Dataset extract:
════════════════════

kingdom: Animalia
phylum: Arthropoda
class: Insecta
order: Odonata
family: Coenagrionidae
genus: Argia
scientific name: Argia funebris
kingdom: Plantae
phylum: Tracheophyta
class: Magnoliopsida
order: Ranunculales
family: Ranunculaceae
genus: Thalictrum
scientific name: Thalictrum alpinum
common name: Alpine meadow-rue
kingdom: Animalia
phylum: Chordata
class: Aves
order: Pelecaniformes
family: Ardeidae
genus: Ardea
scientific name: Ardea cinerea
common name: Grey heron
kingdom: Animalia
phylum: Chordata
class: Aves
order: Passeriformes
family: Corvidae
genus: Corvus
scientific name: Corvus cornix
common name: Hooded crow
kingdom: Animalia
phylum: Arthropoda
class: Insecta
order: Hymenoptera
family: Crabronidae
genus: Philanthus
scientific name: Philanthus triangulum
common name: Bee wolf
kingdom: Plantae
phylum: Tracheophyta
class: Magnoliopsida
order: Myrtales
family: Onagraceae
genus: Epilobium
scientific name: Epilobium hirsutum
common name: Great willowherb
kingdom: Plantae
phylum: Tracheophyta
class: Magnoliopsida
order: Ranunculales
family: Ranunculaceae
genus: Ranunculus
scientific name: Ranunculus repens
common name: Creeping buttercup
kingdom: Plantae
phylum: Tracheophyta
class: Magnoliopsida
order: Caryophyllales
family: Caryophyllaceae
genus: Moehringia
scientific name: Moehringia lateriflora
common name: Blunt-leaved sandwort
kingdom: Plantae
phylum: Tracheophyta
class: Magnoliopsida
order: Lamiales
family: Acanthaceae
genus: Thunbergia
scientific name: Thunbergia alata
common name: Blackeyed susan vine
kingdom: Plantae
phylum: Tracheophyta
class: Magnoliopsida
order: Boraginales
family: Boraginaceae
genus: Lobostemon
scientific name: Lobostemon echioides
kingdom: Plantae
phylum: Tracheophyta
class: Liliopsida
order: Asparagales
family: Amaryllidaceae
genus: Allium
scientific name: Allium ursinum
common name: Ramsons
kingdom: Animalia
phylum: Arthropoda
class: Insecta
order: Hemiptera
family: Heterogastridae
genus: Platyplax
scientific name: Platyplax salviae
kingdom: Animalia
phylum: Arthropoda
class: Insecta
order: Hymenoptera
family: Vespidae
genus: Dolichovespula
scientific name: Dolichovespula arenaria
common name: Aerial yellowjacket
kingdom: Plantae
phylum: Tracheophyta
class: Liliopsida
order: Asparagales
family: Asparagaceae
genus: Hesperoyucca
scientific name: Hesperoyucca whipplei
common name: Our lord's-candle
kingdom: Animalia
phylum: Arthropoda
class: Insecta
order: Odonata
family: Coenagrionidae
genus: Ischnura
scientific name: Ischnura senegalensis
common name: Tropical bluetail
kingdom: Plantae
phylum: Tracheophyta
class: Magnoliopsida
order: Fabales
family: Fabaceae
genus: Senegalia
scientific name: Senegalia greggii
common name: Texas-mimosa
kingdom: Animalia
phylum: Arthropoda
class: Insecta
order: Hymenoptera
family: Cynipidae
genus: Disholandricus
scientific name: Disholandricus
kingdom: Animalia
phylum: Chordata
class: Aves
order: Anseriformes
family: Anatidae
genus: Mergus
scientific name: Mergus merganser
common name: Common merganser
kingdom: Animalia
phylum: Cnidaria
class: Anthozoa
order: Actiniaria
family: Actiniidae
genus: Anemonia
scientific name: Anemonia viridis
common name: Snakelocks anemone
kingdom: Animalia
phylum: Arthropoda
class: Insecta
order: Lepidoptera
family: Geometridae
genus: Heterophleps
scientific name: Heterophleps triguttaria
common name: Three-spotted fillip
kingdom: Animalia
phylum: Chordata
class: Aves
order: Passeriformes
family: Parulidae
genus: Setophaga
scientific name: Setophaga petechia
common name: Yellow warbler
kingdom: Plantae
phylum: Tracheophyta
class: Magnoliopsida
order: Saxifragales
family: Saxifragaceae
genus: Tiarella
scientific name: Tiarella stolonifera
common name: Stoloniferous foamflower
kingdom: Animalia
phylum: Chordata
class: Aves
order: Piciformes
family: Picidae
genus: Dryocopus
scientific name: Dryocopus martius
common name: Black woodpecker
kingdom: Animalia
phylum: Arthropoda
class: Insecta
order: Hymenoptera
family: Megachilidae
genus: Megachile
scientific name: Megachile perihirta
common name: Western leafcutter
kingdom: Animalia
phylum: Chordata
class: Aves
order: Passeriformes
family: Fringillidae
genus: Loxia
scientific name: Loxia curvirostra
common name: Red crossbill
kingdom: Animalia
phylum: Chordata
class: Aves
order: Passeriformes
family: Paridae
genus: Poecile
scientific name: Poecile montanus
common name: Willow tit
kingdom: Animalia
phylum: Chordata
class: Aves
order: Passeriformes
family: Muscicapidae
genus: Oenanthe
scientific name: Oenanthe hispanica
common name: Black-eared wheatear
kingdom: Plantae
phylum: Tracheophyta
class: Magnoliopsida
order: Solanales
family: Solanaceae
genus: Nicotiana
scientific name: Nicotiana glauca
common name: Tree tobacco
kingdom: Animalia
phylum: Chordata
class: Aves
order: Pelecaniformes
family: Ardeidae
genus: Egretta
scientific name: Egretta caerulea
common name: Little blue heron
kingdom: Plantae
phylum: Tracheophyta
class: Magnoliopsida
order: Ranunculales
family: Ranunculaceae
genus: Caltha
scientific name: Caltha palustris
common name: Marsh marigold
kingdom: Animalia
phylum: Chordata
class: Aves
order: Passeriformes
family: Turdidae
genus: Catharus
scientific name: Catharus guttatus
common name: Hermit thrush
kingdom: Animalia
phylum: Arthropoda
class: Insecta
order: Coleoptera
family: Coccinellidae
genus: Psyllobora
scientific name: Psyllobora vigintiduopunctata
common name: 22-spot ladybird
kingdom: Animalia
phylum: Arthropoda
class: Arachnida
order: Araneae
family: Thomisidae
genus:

════════════════════

Convert all the lines above into a numbered list, leaving out any blank lines.

1. kingdom: Animalia
2. phylum: Arthropoda
3. class: Insecta
4. order: Odonata
5. family: Coenagrionidae
6. genus: Argia
7. scientific name: Argia funebris
8. kingdom: Plantae
9. phylum: Tracheophyta
10. class: Magnoliopsida
11. order: Ranunculales
12. family: Ranunculaceae
13. genus: Thalictrum
14. scientific name: Thalictrum alpinum
15. common name: Alpine meadow-rue
16. kingdom: Animalia
17. phylum: Chordata
18. class: Aves
19. order: Pelecaniformes
20. family: Ardeidae
21. genus: Ardea
22. scientific name: Ardea cinerea
23. common name: Grey heron
24. kingdom: Animalia
25. phylum: Chordata
26. class: Aves
27. order: Passeriformes
28. family: Corvidae
29. genus: Corvus
30. scientific name: Corvus cornix
31. common name: Hooded crow
32. kingdom: Animalia
33. phylum: Arthropoda
34. class: Insecta
35. order: Hymenoptera
36. family: Crabronidae
37. genus: Philanthus
38. scientific name: Philanthus triangulum
39. common name: Bee wolf
40. kingdom: Plantae
41. phylum: Tracheophyta
42. class: Magnoliopsida
43. order: Myrtales
44. family: Onagraceae
45. genus: Epilobium
46. scientific name: Epilobium hirsutum
47. common name: Great willowherb
48. kingdom: Plantae
49. phylum: Tracheophyta
50. class: Magnoliopsida
51. order: Ranunculales
52. family: Ranunculaceae
53. genus: Ranunculus
54. scientific name: Ranunculus repens
55. common name: Creeping buttercup
56. kingdom: Plantae
57. phylum: Tracheophyta
58. class: Magnoliopsida
59. order: Caryophyllales
60. family: Caryophyllaceae
61. genus: Moehringia
62. scientific name: Moehringia lateriflora
63. common name: Blunt-leaved sandwort
64. kingdom: Plantae
65. phylum: Tracheophyta
66. class: Magnoliopsida
67. order: Lamiales
68. family: Acanthaceae
69. genus: Thunbergia
70. scientific name: Thunbergia alata
71. common name: Blackeyed susan vine
72. kingdom: Plantae
73. phylum: Tracheophyta
74. class: Magnoliopsida
75. order: Boraginales
76. family: Boraginaceae
77. genus: Lobostemon
78. scientific name: Lobostemon echioides
79. kingdom: Plantae
80. phylum: Tracheophyta
81. class: Liliopsida
82. order: Asparagales
83. family: Amaryllidaceae
84. genus: Allium
85. scientific name: Allium ursinum
86. common name: Ramsons
87. kingdom: Animalia
88. phylum: Arthropoda
89. class: Insecta
90. order: Hemiptera
91. family: Heterogastridae
92. genus: Platyplax
93. scientific name: Platyplax salviae
94. kingdom: Animalia
95. phylum: Arthropoda
96. class: Insecta
97. order: Hymenoptera
98. family: Vespidae
99. genus: Dolichovespula
100. scientific name: Dolichovespula arenaria
101. common name: Aerial yellowjacket
102. kingdom: Plantae
103. phylum: Tracheophyta
104. class: Liliopsida
105. order: Asparagales
106. family: Asparagaceae
107. genus: Hesperoyucca
108. scientific name: Hesperoyucca whipplei
109. common name: Our lord's-candle
110. kingdom: Animalia
111. phylum: Arthropoda
112. class: Insecta
113. order: Odonata
114. family: Coenagrionidae
115. genus: Ischnura
116. scientific name: Ischnura senegalensis
117. common name: Tropical bluetail
118. kingdom: Plantae
119. phylum: Tracheophyta
120. class: Magnoliopsida
121. order: Fabales
122. family: Fabaceae
123. genus: Senegalia
124. scientific name: Senegalia greggii
125. common name: Texas-mimosa
126. kingdom: Animalia
127. phylum: Arthropoda
128. class: Insecta
129. order: Hymenoptera
130. family: Cynipidae
131. genus: Disholandricus
132. scientific name: Disholandricus
133. kingdom: Animalia
134. phylum: Chordata
135. class: Aves
136. order: Anseriformes
137. family: Anatidae
138. genus: Mergus
139. scientific name: Mergus merganser
140. common name: Common merganser
141. kingdom: Animalia
142. phylum: Cnidaria
143. class: Anthozoa
144. order: Actiniaria
145. family: Actiniidae
146. genus: Anemonia
147. scientific name: Anemonia viridis
148. common name: Snakelocks anemone
149. kingdom: Animalia
150. phylum: Arthropoda
151. class: Insecta
152. order: Lepidoptera
153. family: Geometridae
154. genus: Heterophleps
155. scientific name: Heterophleps triguttaria
156. common name: Three-spotted fillip
157. kingdom: Animalia
158. phylum: Chordata
159. class: Aves
160. order: Passeriformes
161. family: Parulidae
162. genus: Setophaga
163. scientific name: Setophaga petechia
164. common name: Yellow warbler
165. kingdom: Plantae
166. phylum: Tracheophyta
167. class: Magnoliopsida
168. order: Saxifragales
169. family: Saxifragaceae
170. genus: Tiarella
171. scientific name: Tiarella stolonifera
172. common name: Stoloniferous foamflower
173. kingdom: Animalia
174. phylum: Chordata
175. class: Aves
176. order: Piciformes
177. family: Picidae
178. genus: Dryocopus
179. scientific name: Dryocopus martius
180. common name: Black woodpecker
181. kingdom: Animalia
182. phylum: Arthropoda
183. class: Insecta
184. order: Hymenoptera
185. family: Megachilidae
186. genus: Megachile
187. scientific name: Megachile perihirta
188. common name: Western leafcutter
189. kingdom: Animalia
190. phylum: Chordata
191. class: Aves
192. order: Passeriformes
193. family: Fringillidae
194. genus: Loxia
195. scientific name: Loxia curvirostra
196. common name: Red crossbill
197. kingdom: Animalia
198. phylum: Chordata
199. class: Aves
200. order: Passeriformes
201. family: Paridae
202. genus: Poecile
203. scientific name: Poecile montanus
204. common name: Willow tit
205. kingdom: Animalia
206. phylum: Chordata
207. class: Aves
208. order: Passeriformes
209. family: Muscicapidae
210. genus: Oenanthe
211. scientific name: Oenanthe hispanica
212. common name: Black-eared wheatear
213. kingdom: Plantae
214. phylum: Tracheophyta
215. class: Magnoliopsida
216. order: Solanales
217. family: Solanaceae
218. genus: Nicotiana
219. scientific name: Nicotiana glauca
220. common name: Tree tobacco
221. kingdom: Animalia
222. phylum: Chordata
223. class: Aves
224. order: Pelecaniformes
225. family: Ardeidae
226. genus: Egretta
227. scientific name: Egretta caerulea
228. common name: Little blue heron
229. kingdom: Plantae
230. phylum: Tracheophyta
231. class: Magnoliopsida
232. order: Ranunculales
233. family: Ranunculaceae
234. genus: Caltha
235. scientific name: Caltha palustris
236. common name: Marsh marigold
237. kingdom: Animalia
238. phylum: Chordata
239. class: Aves
240. order: Passeriformes
241. family: Turdidae
242. genus: Catharus
243. scientific name: Catharus guttatus
244. common name: Hermit thrush
245. kingdom: Animalia
246. phylum: Arthropoda
247. class: Insecta
248. order: Coleoptera
249. family: Coccinellidae
250. genus: Psyllobora
251. scientific name: Psyllobora vigintiduopunctata
252. common name: 22-spot ladybird
253. kingdom: Animalia
254. phylum: Arthropoda
255. class: Arachnida
256. order: Araneae
257. family: Thomisidae
258. genus:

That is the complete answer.